Goal of the exercise.
How many lines in the material below contain the string "Maması"? Case matters. Reply with the number only.

Exercise material.
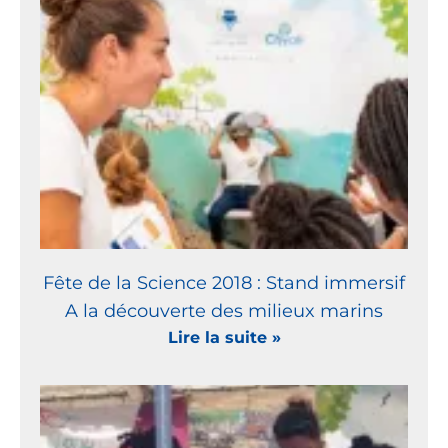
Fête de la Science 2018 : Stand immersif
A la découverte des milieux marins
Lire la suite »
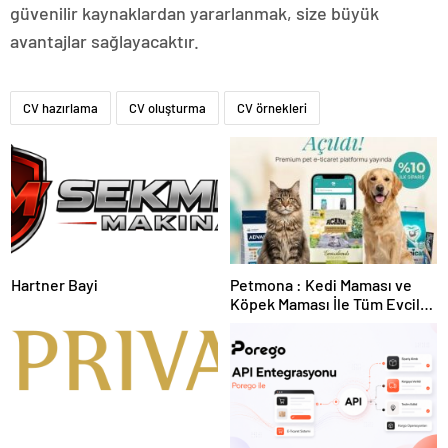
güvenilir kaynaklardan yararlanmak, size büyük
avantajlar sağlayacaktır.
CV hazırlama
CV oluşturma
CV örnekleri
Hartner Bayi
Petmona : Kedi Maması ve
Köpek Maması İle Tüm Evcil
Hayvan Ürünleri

Answer for this exercise.
2